--- Material to process ---
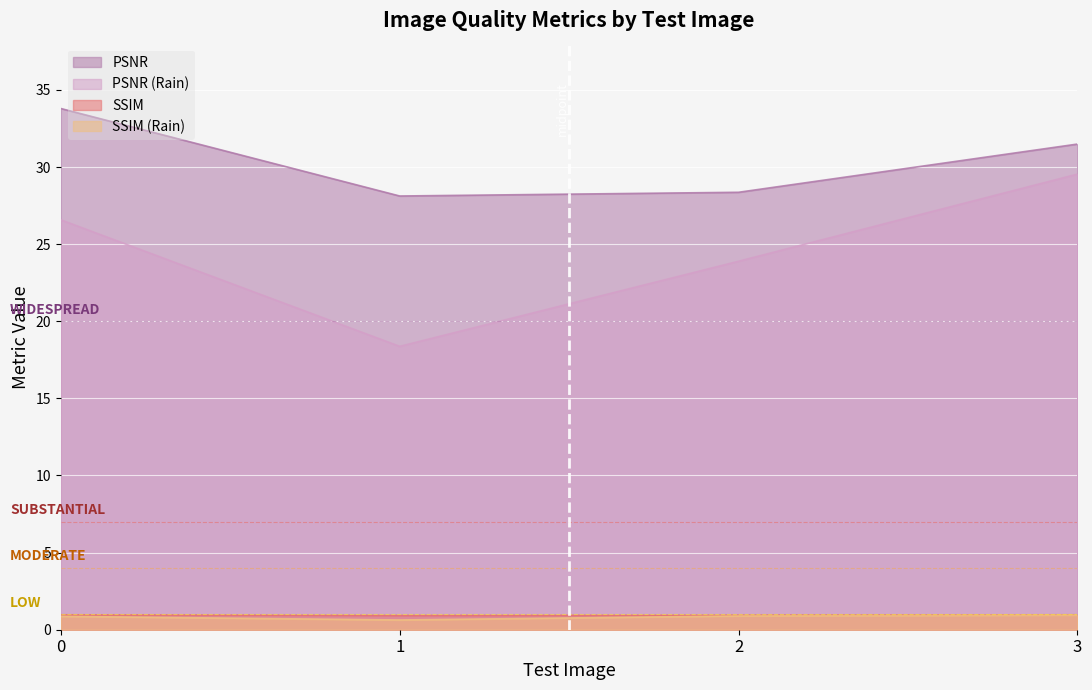

At how many categories does at least one series exceed 31?

2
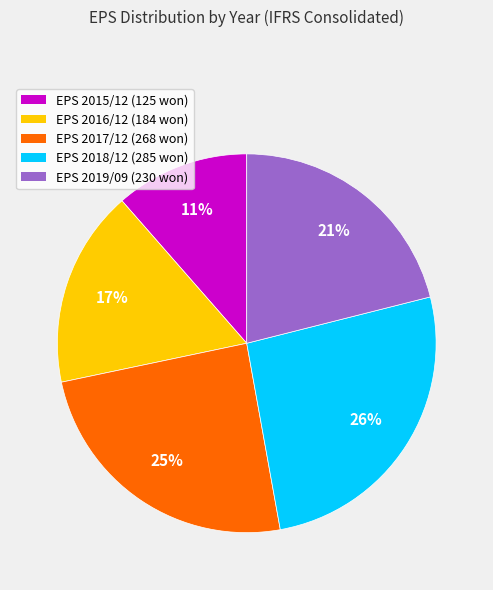

Which category has the biggest portion of the pie?

EPS 2018/12 (285 won)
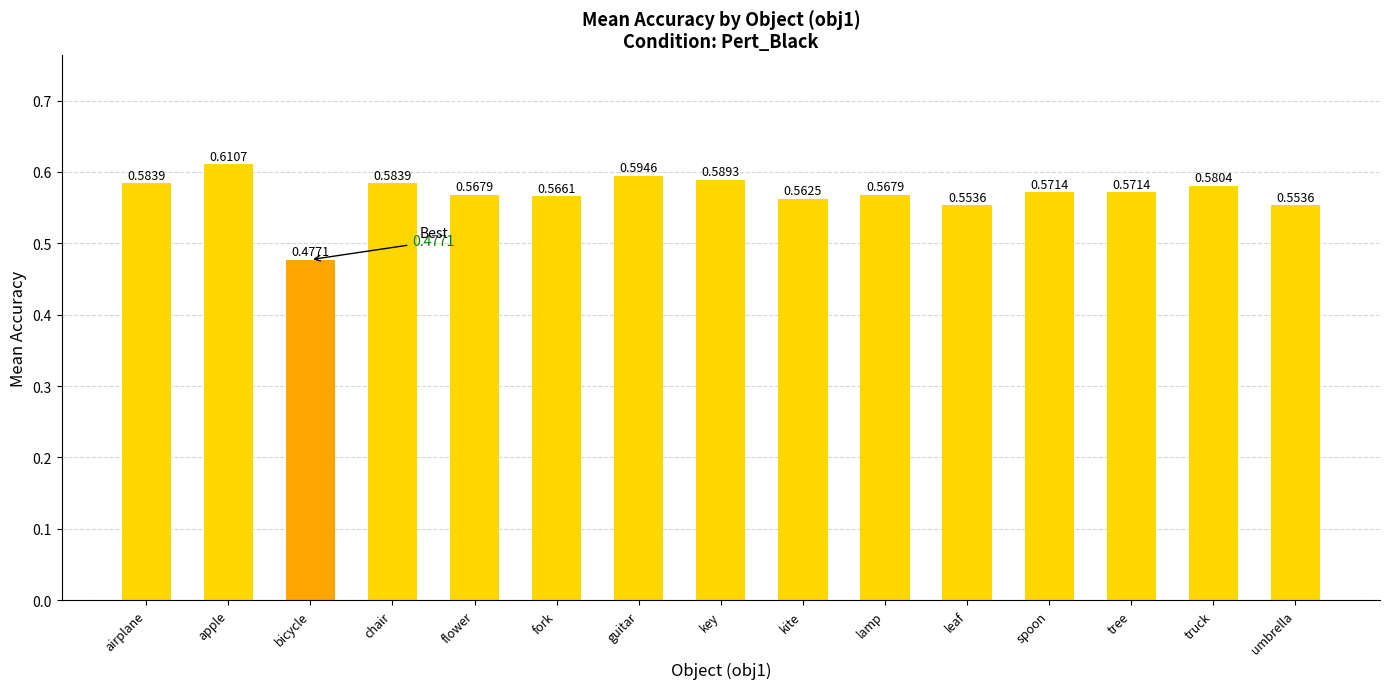

What is the label of the 10th bar from the left?

lamp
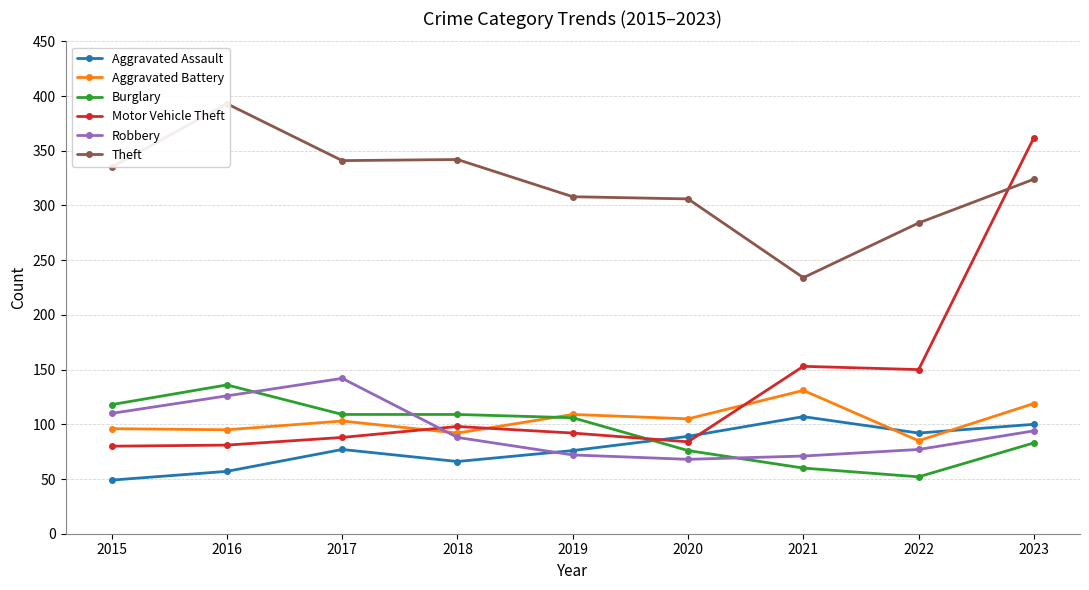

What is the minimum value shown in the chart?

49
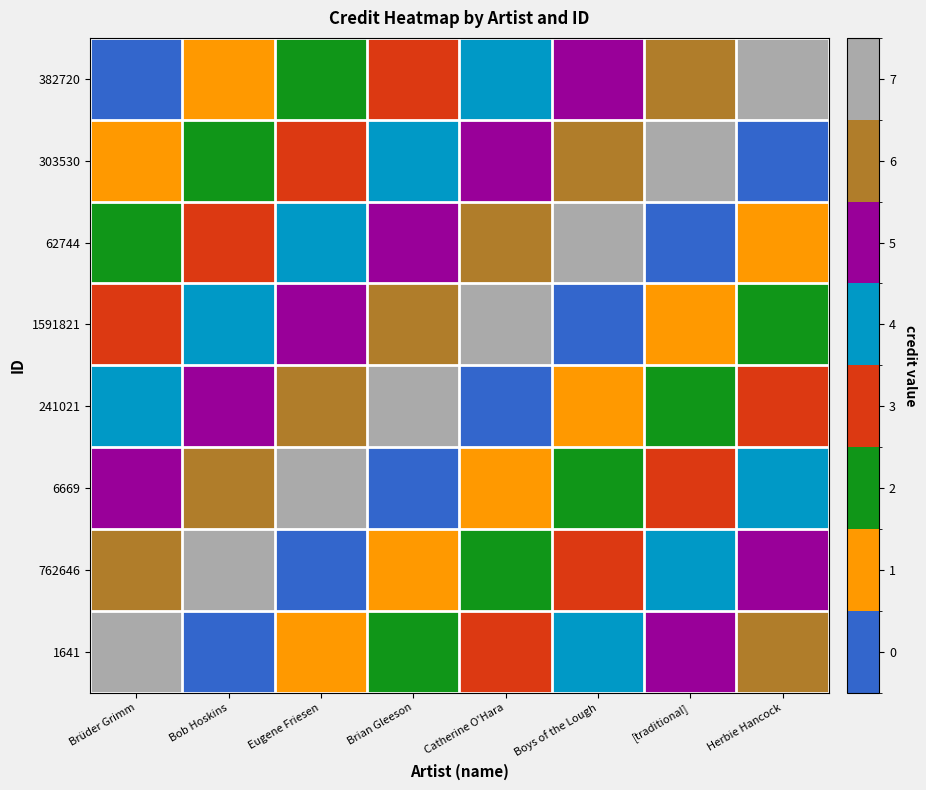

Reading left to right, transcribe all the data shown in this chart.

row_0: 0	1	2	3	4	5	6	7
row_1: 1	2	3	4	5	6	7	0
row_2: 2	3	4	5	6	7	0	1
row_3: 3	4	5	6	7	0	1	2
row_4: 4	5	6	7	0	1	2	3
row_5: 5	6	7	0	1	2	3	4
row_6: 6	7	0	1	2	3	4	5
row_7: 7	0	1	2	3	4	5	6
---
◆ **To do**
Rewrite the lines as a numbered list, starting at the line that contains "Which category has" and ending with the last line, and leave out blank lines and pictures.

◆ **Output of the task**
1. Which category has the biggest portion of the pie?
2. EPS 2018/12 (285 won)
3. What is the label of the 10th bar from the left?
4. lamp
5. What is the minimum value shown in the chart?
6. 49
7. Reading left to right, transcribe all the data shown in this chart.
8. row_0: 0	1	2	3	4	5	6	7
9. row_1: 1	2	3	4	5	6	7	0
10. row_2: 2	3	4	5	6	7	0	1
11. row_3: 3	4	5	6	7	0	1	2
12. row_4: 4	5	6	7	0	1	2	3
13. row_5: 5	6	7	0	1	2	3	4
14. row_6: 6	7	0	1	2	3	4	5
15. row_7: 7	0	1	2	3	4	5	6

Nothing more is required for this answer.